**WORK REQUEST:** Transcribe all of the data exactly. Images stay out.

——————

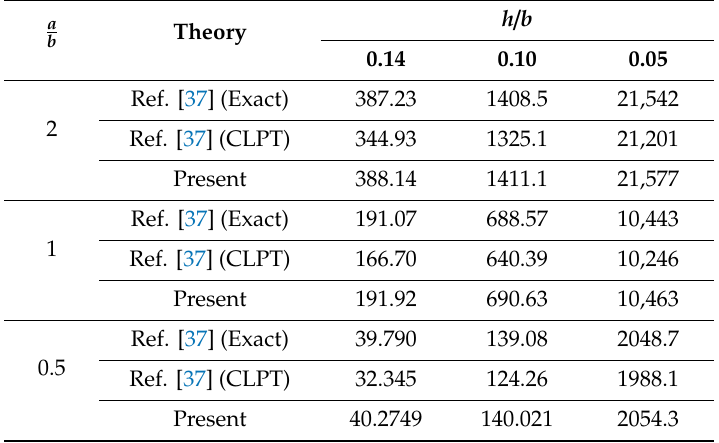
Table 2. E ff ects of thickness and aspect ratios for the orthotropic plate on deflection ˆ w under uniform load (100 term series).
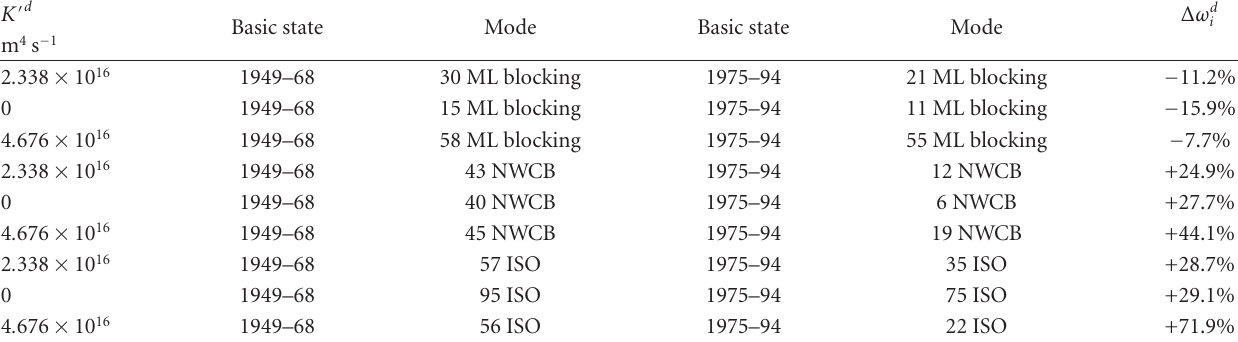
Table 5: Changes in growth rates, Δ ω d , for leading blocking, NWCB, and ISO modes when basic state is changed from 1949–68 basic state i to 1975–94 basic, for di ff erent dissipation parameters, K (cid:3) d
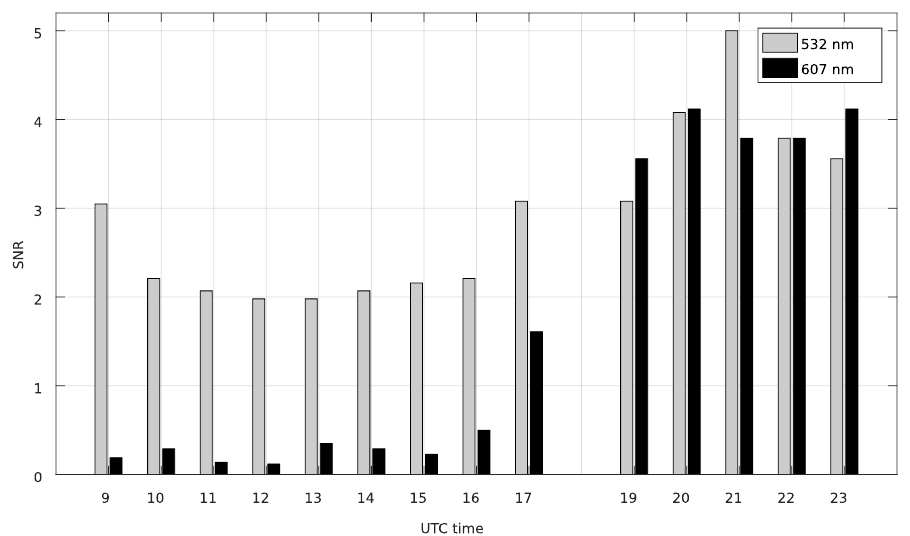
Figure 5. Changes in signal-to-noise ratio (SNR) for channels 532 nm and 607 nm of near-range aerosol Raman lidar (NARLa) at 1 km height on 03/08/2015 at SolarAOT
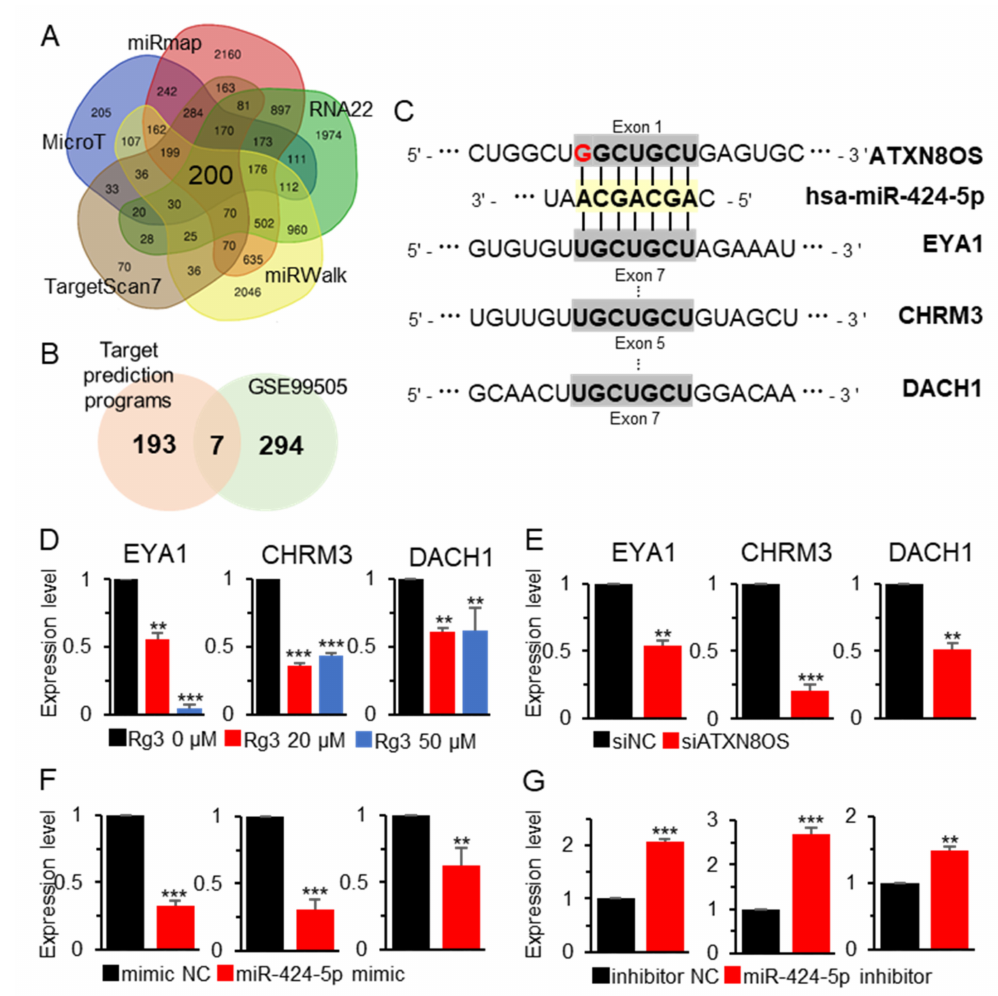
Figure 4. Regulation of miR-424-5p target genes by Rg3 and ATXN8OS. Potential miR-424-5p target genes were identified by analyzing five public databases (miRmap, miRWalk, TargetScan, MicroT, and RNA22) ( A ), after which they were compared with the methylation-array data of the Rg3-treated MCF-7 cells (GSE99505) ( B ). ( C ) Potential binding sequence of the target genes on miR-424-5p. The seed sequence is denoted in bold. ( D – G ) Effect of Rg3, ATXN8OS, and miR-424-5p on miR-424-5p target-gene expression. Gene expression was examined by qRT-PCR for samples treated with Rg3 ( D ), ATXN8OS-specific siRNA (40 µ M) ( E ), miR-424-5p mimic (40 µ M) ( F ), and a miR-424-5p inhibitor (20 µ M) ( G ). Testing was done using siNC, control siRNA (40 µ M); mimic NC, negative control mimic for miR-424-5p (40 µ M); and inhibitor NC, negative control inhibitor for miR-424-5p (20 µ M). All experiments were performed in triplicate, and the results are presented as the mean ± SE. ** p < 0.01, *** p <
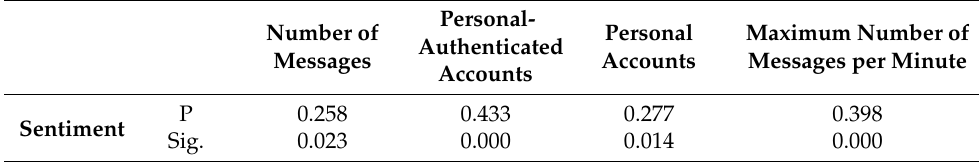
Table 3. Correlation coefficients between public sentiment and the number of messages, personal- authentication accounts, personal accounts, and maximum number of messages per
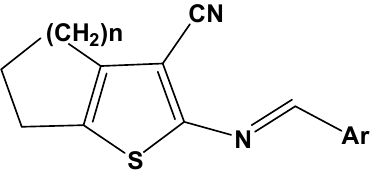
Figure 1. General structure of the studied 2-aminothiophenes.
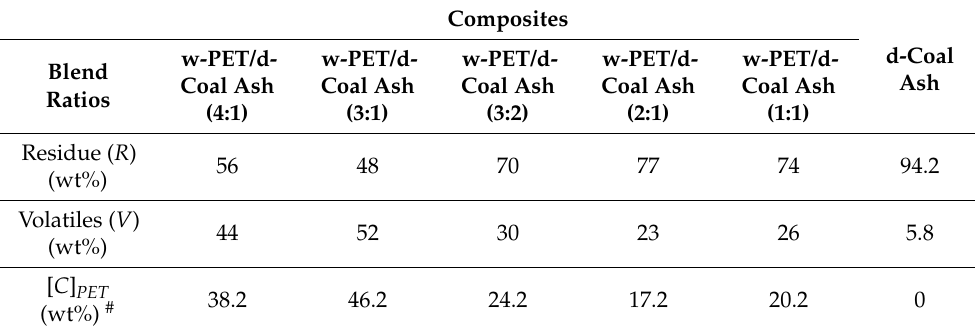
Table 1. Summary of the TGA results (residue yield, volatiles, and fixed carbon) obtained for co-carbonization products derived from different w-PET/d-coal ash composites. Composites d-Coal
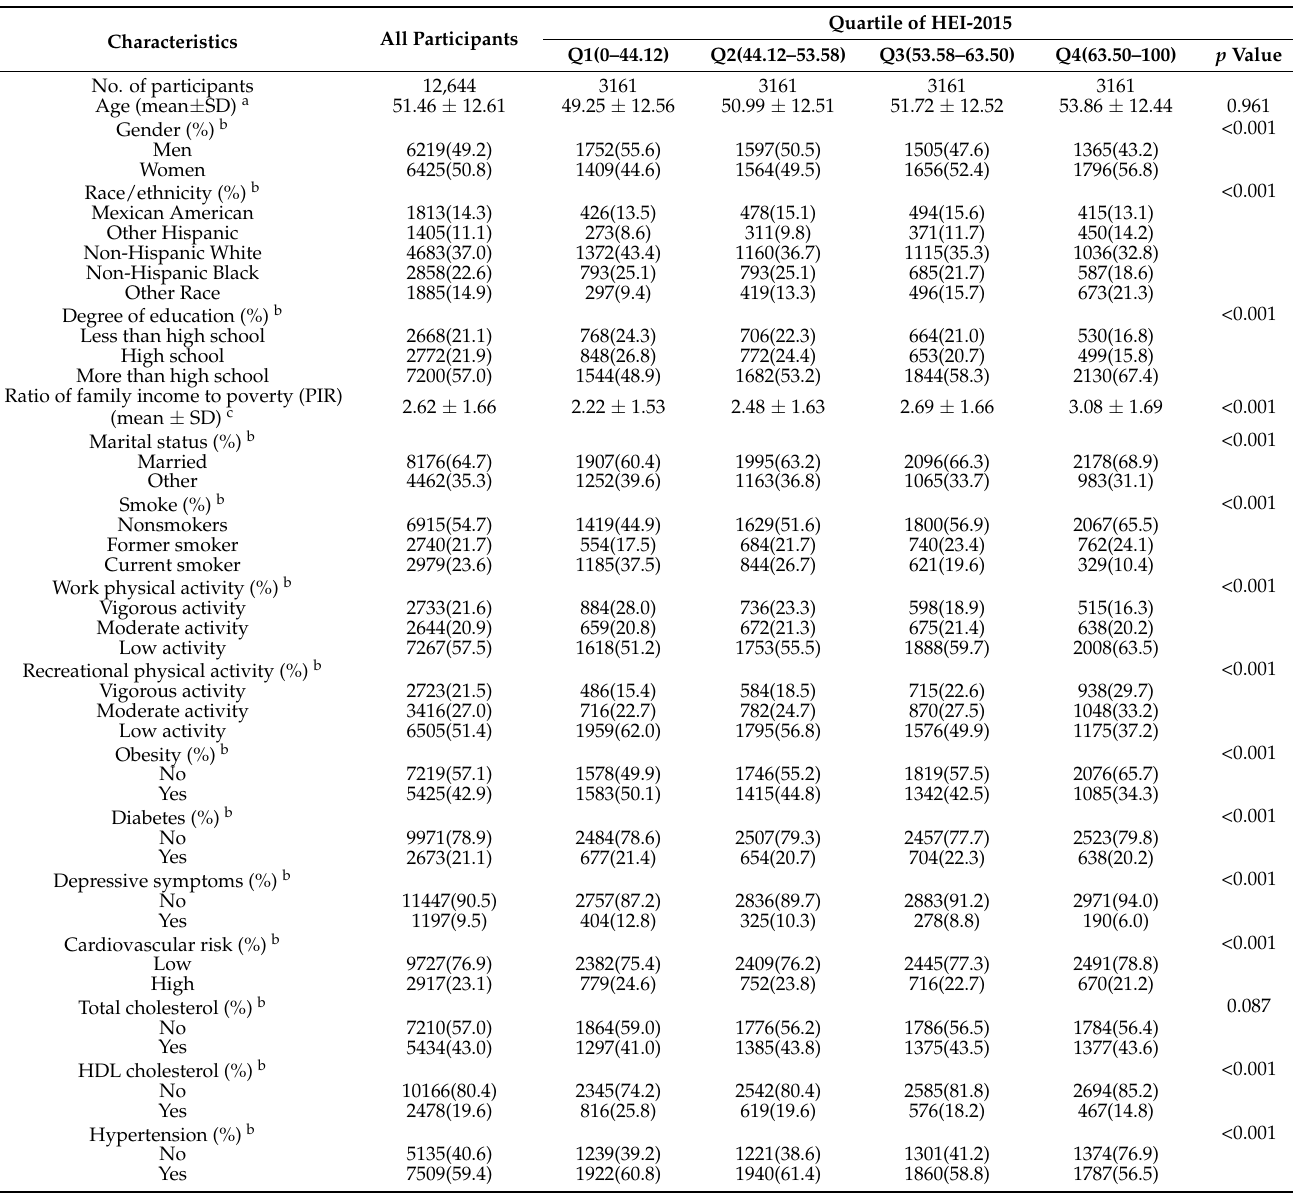
Table 1. Basic characteristics of the included sample ( n =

——————

**RESPONSE AREA:**
Table 2. E ff ects of thickness and aspect ratios for the orthotropic plate on deflection ˆ w under uniform load (100 term series).
Table 5: Changes in growth rates, Δ ω d , for leading blocking, NWCB, and ISO modes when basic state is changed from 1949–68 basic state i to 1975–94 basic, for di ff erent dissipation parameters, K (cid:3) d
Figure 5. Changes in signal-to-noise ratio (SNR) for channels 532 nm and 607 nm of near-range aerosol Raman lidar (NARLa) at 1 km height on 03/08/2015 at SolarAOT
Figure 4. Regulation of miR-424-5p target genes by Rg3 and ATXN8OS. Potential miR-424-5p target genes were identified by analyzing five public databases (miRmap, miRWalk, TargetScan, MicroT, and RNA22) ( A ), after which they were compared with the methylation-array data of the Rg3-treated MCF-7 cells (GSE99505) ( B ). ( C ) Potential binding sequence of the target genes on miR-424-5p. The seed sequence is denoted in bold. ( D – G ) Effect of Rg3, ATXN8OS, and miR-424-5p on miR-424-5p target-gene expression. Gene expression was examined by qRT-PCR for samples treated with Rg3 ( D ), ATXN8OS-specific siRNA (40 µ M) ( E ), miR-424-5p mimic (40 µ M) ( F ), and a miR-424-5p inhibitor (20 µ M) ( G ). Testing was done using siNC, control siRNA (40 µ M); mimic NC, negative control mimic for miR-424-5p (40 µ M); and inhibitor NC, negative control inhibitor for miR-424-5p (20 µ M). All experiments were performed in triplicate, and the results are presented as the mean ± SE. ** p < 0.01, *** p <
Table 3. Correlation coefficients between public sentiment and the number of messages, personal- authentication accounts, personal accounts, and maximum number of messages per
Figure 1. General structure of the studied 2-aminothiophenes.
Table 1. Summary of the TGA results (residue yield, volatiles, and fixed carbon) obtained for co-carbonization products derived from different w-PET/d-coal ash composites. Composites d-Coal
Table 1. Basic characteristics of the included sample ( n =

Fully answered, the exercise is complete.